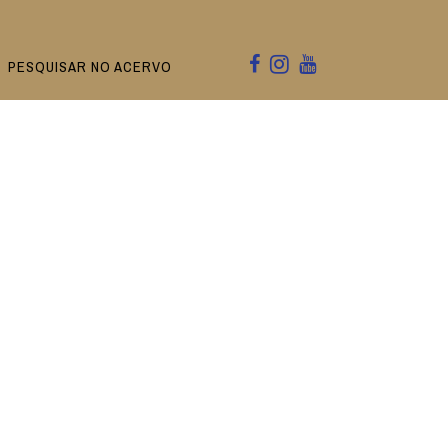
PESQUISAR NO ACERVO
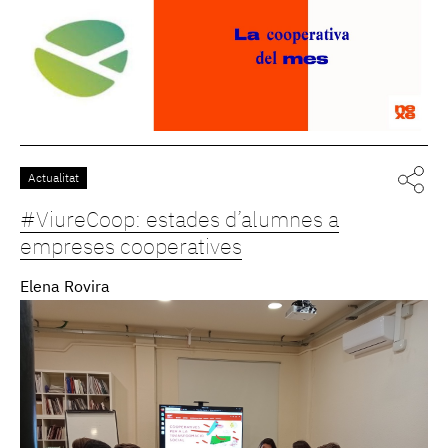
Actualitat
#ViureCoop: estades d’alumnes a
empreses cooperatives
Elena Rovira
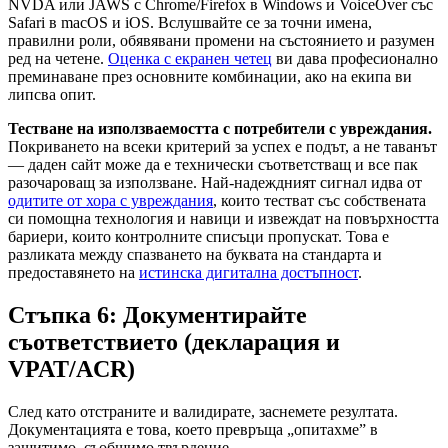
NVDA или JAWS с Chrome/Firefox в Windows и VoiceOver със
Safari в macOS и iOS. Вслушвайте се за точни имена,
правилни роли, обявявани промени на състоянието и разумен
ред на четене.
Оценка с екранен четец
ви дава професионално
преминаване през основните комбинации, ако на екипа ви
липсва опит.
Тестване на използваемостта с потребители с увреждания.
Покриването на всеки критерий за успех е подът, а не таванът
— даден сайт може да е технически съответстващ и все пак
разочароващ за използване. Най-надеждният сигнал идва от
одитите от хора с увреждания
, които тестват със собствената
си помощна технология и навици и извеждат на повърхността
бариери, които контролните списъци пропускат. Това е
разликата между спазването на буквата на стандарта и
предоставянето на
истинска дигитална достъпност
.
Стъпка 6: Документирайте
съответствието (декларация и
VPAT/ACR)
След като отстраните и валидирате, заснемете резултата.
Документацията е това, което превръща „опитахме” в
защитимо, съобщимо твърдение.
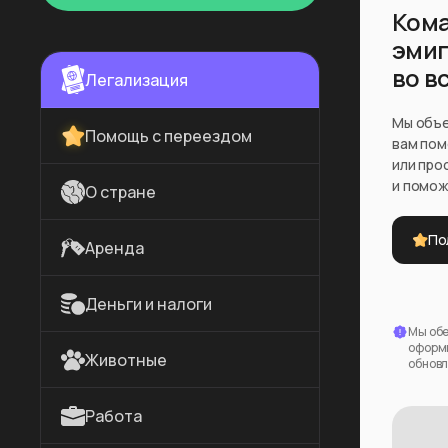
Кома
эмиг
во в
Легализация
Мы объе
Помощь с переездом
вам пом
или про
и помож
О стране
По
Аренда
Деньги и налоги
Мы обе
оформи
Животные
обновл
Работа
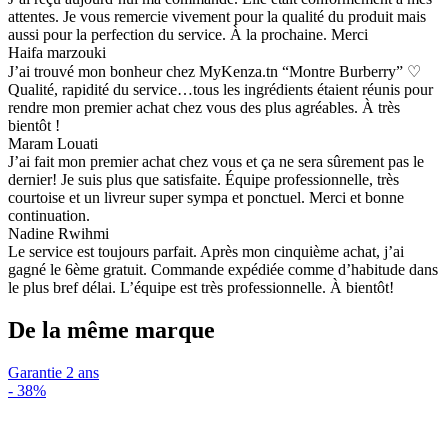
attentes. Je vous remercie vivement pour la qualité du produit mais
aussi pour la perfection du service. À la prochaine. Merci
Haifa marzouki
J’ai trouvé mon bonheur chez MyKenza.tn “Montre Burberry” ♡
Qualité, rapidité du service…tous les ingrédients étaient réunis pour
rendre mon premier achat chez vous des plus agréables. À très
bientôt !
Maram Louati
J’ai fait mon premier achat chez vous et ça ne sera sûrement pas le
dernier! Je suis plus que satisfaite. Équipe professionnelle, très
courtoise et un livreur super sympa et ponctuel. Merci et bonne
continuation.
Nadine Rwihmi
Le service est toujours parfait. Après mon cinquième achat, j’ai
gagné le 6ème gratuit. Commande expédiée comme d’habitude dans
le plus bref délai. L’équipe est très professionnelle. À bientôt!
De la même marque
Garantie 2 ans
-
38%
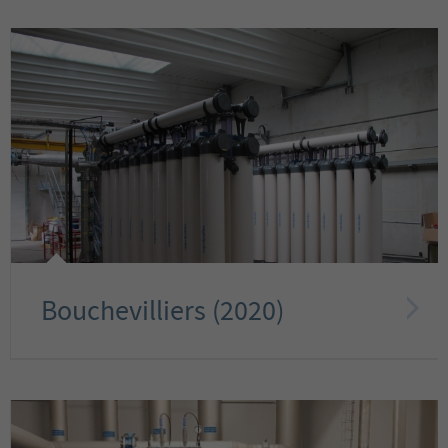
Bouchevilliers (2020)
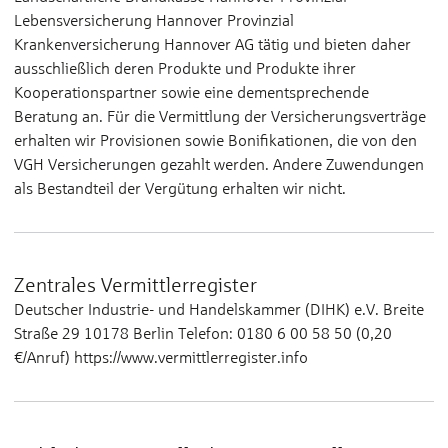
Lebensversicherung Hannover Provinzial
Krankenversicherung Hannover AG tätig und bieten daher
ausschließlich deren Produkte und Produkte ihrer
Kooperationspartner sowie eine dementsprechende
Beratung an. Für die Vermittlung der Versicherungsverträge
erhalten wir Provisionen sowie Bonifikationen, die von den
VGH Versicherungen gezahlt werden. Andere Zuwendungen
als Bestandteil der Vergütung erhalten wir nicht.
Zentrales Vermittlerregister
Deutscher Industrie- und Handelskammer (DIHK) e.V. Breite
Straße 29 10178 Berlin Telefon: 0180 6 00 58 50 (0,20
€/Anruf) https://www.vermittlerregister.info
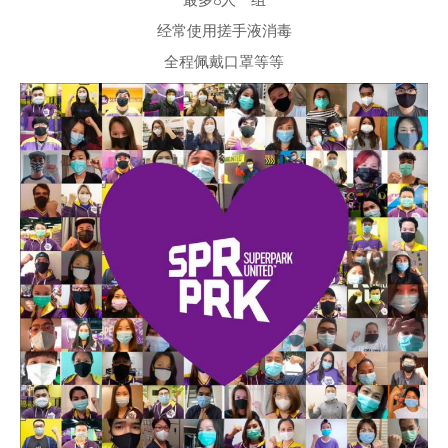
经常使用搓手液消毒
全程佩戴口罩等等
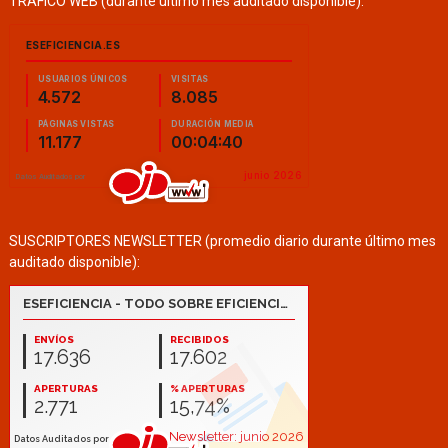
TRÁFICO WEB (durante último mes auditado disponible):
SUSCRIPTORES NEWSLETTER (promedio diario durante último mes
auditado disponible):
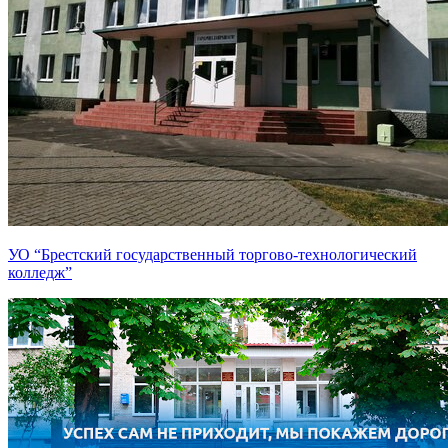
УО “Брестский государственный торгово-технологический
колледж”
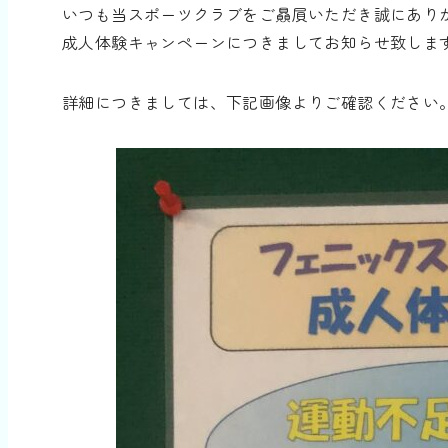
いつも当スポーツクラブをご贔屓いただき誠にあり
成人体験キャンペーンにつきましてお知らせ致しま
詳細につきましては、下記画像よりご確認ください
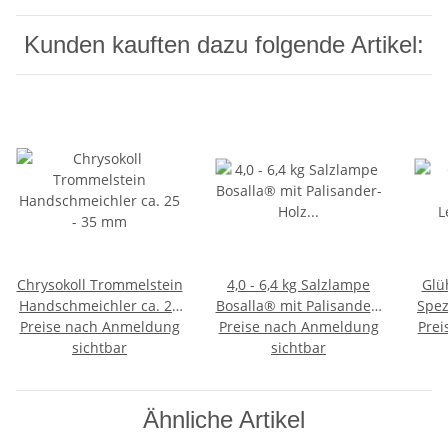
Kunden kauften dazu folgende Artikel:
Chrysokoll Trommelstein
4,0 - 6,4 kg Salzlampe
Glü
Handschmeichler ca. 25
Bosalla® mit Palisander-
Spez
Preise nach Anmeldung
- 35 mm
Holz Sockel, Salz Leuchte
Preise nach Anmeldung
Prei
sichtbar
mit 120 cm Kabel
sichtbar
schwarz
Ähnliche Artikel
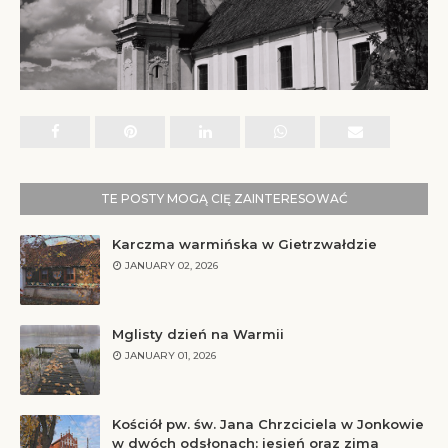
TE POSTY MOGĄ CIĘ ZAINTERESOWAĆ
Karczma warmińska w Gietrzwałdzie
JANUARY 02, 2026
Mglisty dzień na Warmii
JANUARY 01, 2026
Kościół pw. św. Jana Chrzciciela w Jonkowie
w dwóch odsłonach: jesień oraz zima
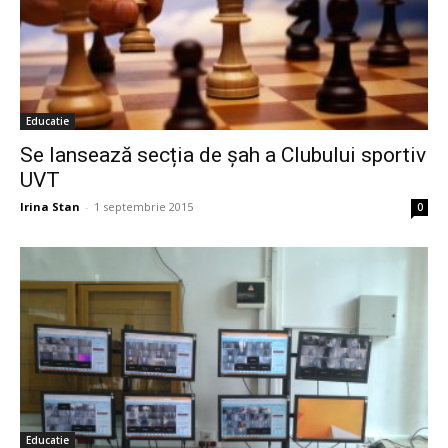
Educatie
Se lansează secția de șah a Clubului sportiv
UVT
Irina Stan
-
1 septembrie 2015
0
Educatie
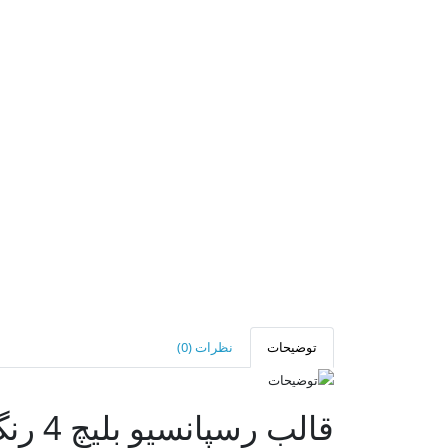
توضیحات
نظرات (0)
قالب رسپانسیو بلیچ 4 رنگ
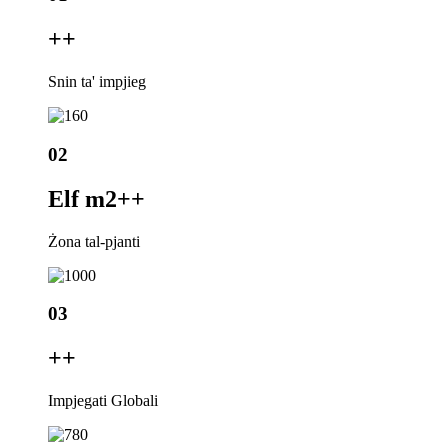
+
+
Snin ta' impjieg
02
Elf m2+
+
Żona tal-pjanti
03
+
+
Impjegati Globali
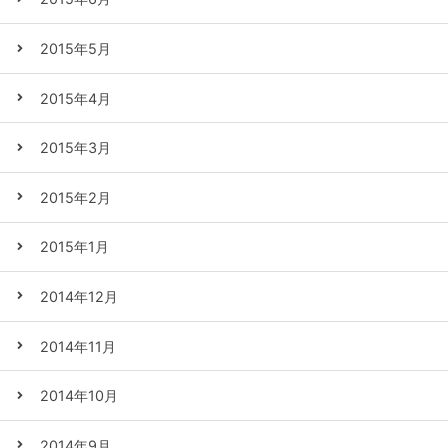
2015年5月
2015年4月
2015年3月
2015年2月
2015年1月
2014年12月
2014年11月
2014年10月
2014年9月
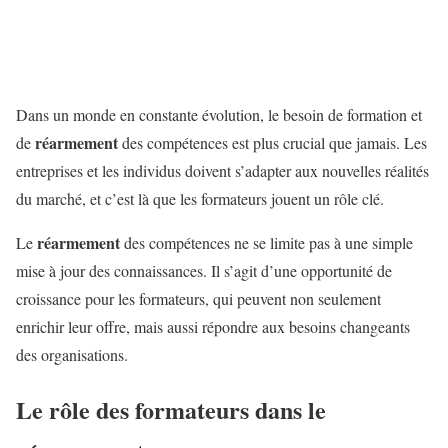
Dans un monde en constante évolution, le besoin de formation et
réarmement
de
des compétences est plus crucial que jamais. Les
entreprises et les individus doivent s’adapter aux nouvelles réalités
du marché, et c’est là que les formateurs jouent un rôle clé.
réarmement
Le
des compétences ne se limite pas à une simple
mise à jour des connaissances. Il s’agit d’une opportunité de
croissance pour les formateurs, qui peuvent non seulement
enrichir leur offre, mais aussi répondre aux besoins changeants
des organisations.
Le rôle des formateurs dans le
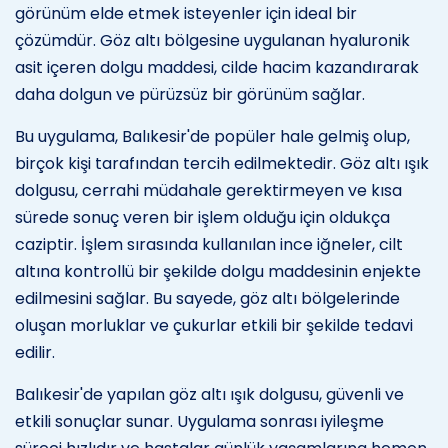
görünüm elde etmek isteyenler için ideal bir
çözümdür. Göz altı bölgesine uygulanan hyaluronik
asit içeren dolgu maddesi, cilde hacim kazandırarak
daha dolgun ve pürüzsüz bir görünüm sağlar.
Bu uygulama, Balıkesir'de popüler hale gelmiş olup,
birçok kişi tarafından tercih edilmektedir. Göz altı ışık
dolgusu, cerrahi müdahale gerektirmeyen ve kısa
sürede sonuç veren bir işlem olduğu için oldukça
caziptir. İşlem sırasında kullanılan ince iğneler, cilt
altına kontrollü bir şekilde dolgu maddesinin enjekte
edilmesini sağlar. Bu sayede, göz altı bölgelerinde
oluşan morluklar ve çukurlar etkili bir şekilde tedavi
edilir.
Balıkesir'de yapılan göz altı ışık dolgusu, güvenli ve
etkili sonuçlar sunar. Uygulama sonrası iyileşme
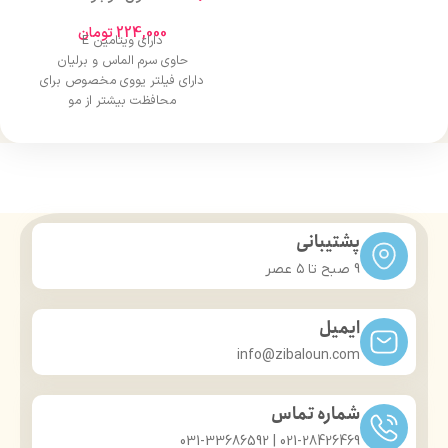
دارای مجوز سارمان غذا و دارو
224,000
تومان
دارای ویتامین E
حاوی سرم الماس و برلیان
دارای فیلتر یووی مخصوص برای
محافظت بیشتر از مو
درخشان کننده مو
حجم 120 میلی‌لیتر
تحت لیسانس کشور آلمان
دارای مجوز سارمان غذا و دارو
پشتیبانی
9 صبح تا ۵ عصر
ایمیل
info@zibaloun.com
شماره تماس
021-28426469 | 031-33686592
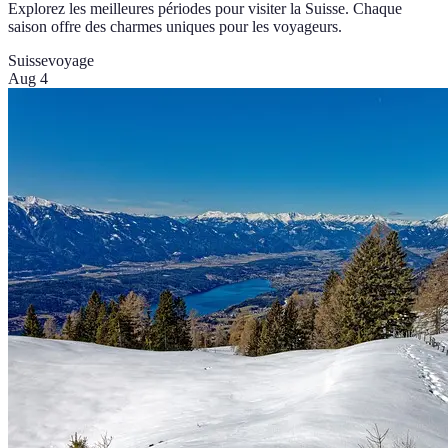
Explorez les meilleures périodes pour visiter la Suisse. Chaque
saison offre des charmes uniques pour les voyageurs.
Suisse
voyage
Aug 4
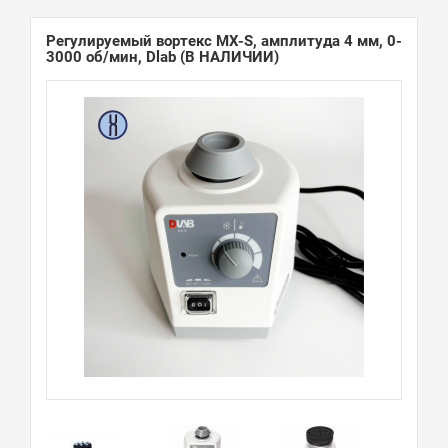
Регулируемый вортекс MX-S, амплитуда 4 мм, 0-
3000 об/мин, Dlab
(В НАЛИЧИИ)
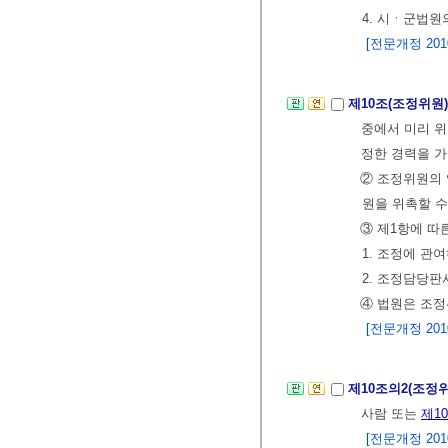
4. 시ㆍ군법원
[전문개정 2010.
제10조(조정위원
중에서 미리 위
정한 경력을 
② 조정위원의 
원을 위촉할 수
③ 제1항에 따
1. 조정에 관
2. 조정담당판
④ 법원은 조정
[전문개정 2010.
제10조의2(조정
사람 또는
제1
[전문개정 2010.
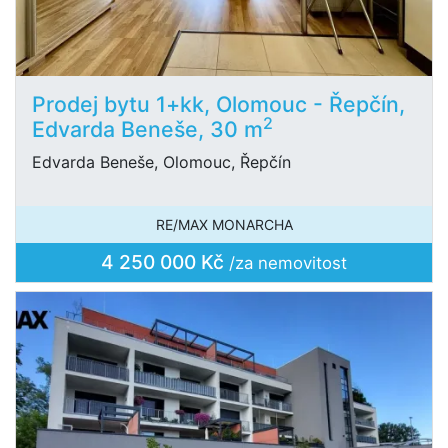
Prodej bytu 1+kk, Olomouc - Řepčín,
2
Edvarda Beneše, 30 m
Edvarda Beneše, Olomouc, Řepčín
RE/MAX MONARCHA
4 250 000 Kč
/za nemovitost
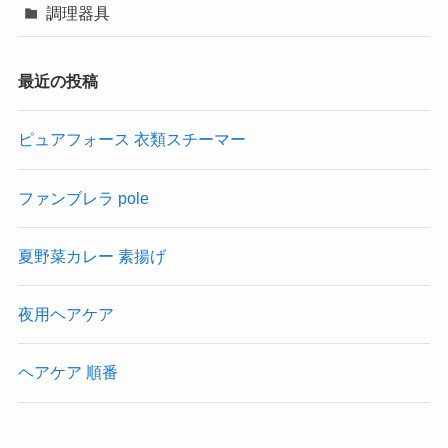
調理器具
最近の投稿
ピュアフォース 衣類スチーマー
ファンブレラ pole
夏野菜カレー 素揚げ
夜用ヘアケア
ヘアケア 順番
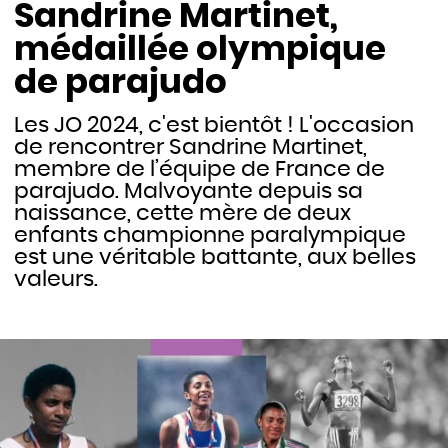
Sandrine Martinet,
médaillée olympique
de parajudo
Les JO 2024, c'est bientôt ! L'occasion
de rencontrer Sandrine Martinet,
membre de l’équipe de France de
parajudo. Malvoyante depuis sa
naissance, cette mère de deux
enfants championne paralympique
est une véritable battante, aux belles
valeurs.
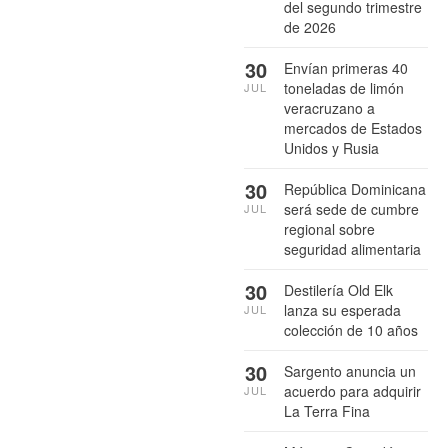
del segundo trimestre
de 2026
30
Envían primeras 40
toneladas de limón
JUL
veracruzano a
mercados de Estados
Unidos y Rusia
30
República Dominicana
será sede de cumbre
JUL
regional sobre
seguridad alimentaria
30
Destilería Old Elk
lanza su esperada
JUL
colección de 10 años
30
Sargento anuncia un
acuerdo para adquirir
JUL
La Terra Fina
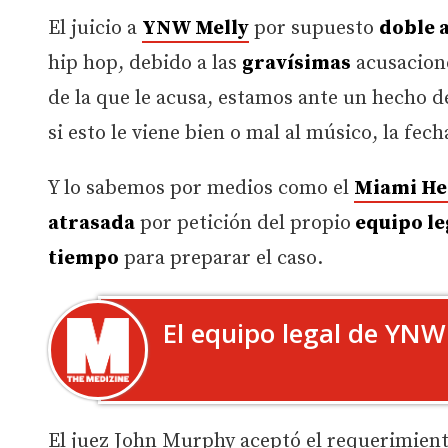
El juicio a
YNW Melly
por supuesto
doble 
hip hop, debido a las
gravísimas
acusacione
de la que le acusa, estamos ante un hecho 
si esto le viene bien o mal al músico, la fec
Y lo sabemos por medios como el
Miami He
atrasada
por petición del propio
equipo le
tiempo
para preparar el caso.
El equipo legal de YNW
El juez John Murphy aceptó el requerimient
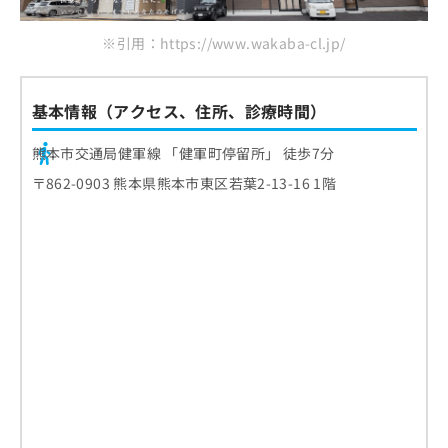
※引用：https://www.wakaba-cl.jp/
基本情報（アクセス、住所、診療時間）
熊本市交通局健軍線 「健軍町停留所」 徒歩7分
〒862-0903 熊本県熊本市東区若葉2-13-16 1階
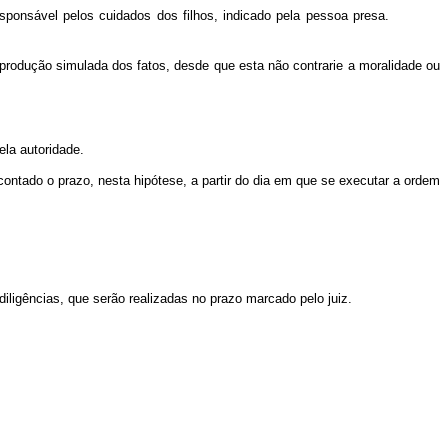
sponsável pelos cuidados dos filhos, indicado pela pessoa presa.
reprodução simulada dos fatos, desde que esta não contrarie a moralidade ou
ela autoridade.
 contado o prazo, nesta hipótese, a partir do dia em que se executar a ordem
 diligências, que serão realizadas no prazo marcado pelo juiz.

[WORK REQUEST] Return each line of the preceding material in which "disponible" can be found.

[RESPONSE AREA]
TRÁFICO WEB (durante último mes auditado disponible):
auditado disponible):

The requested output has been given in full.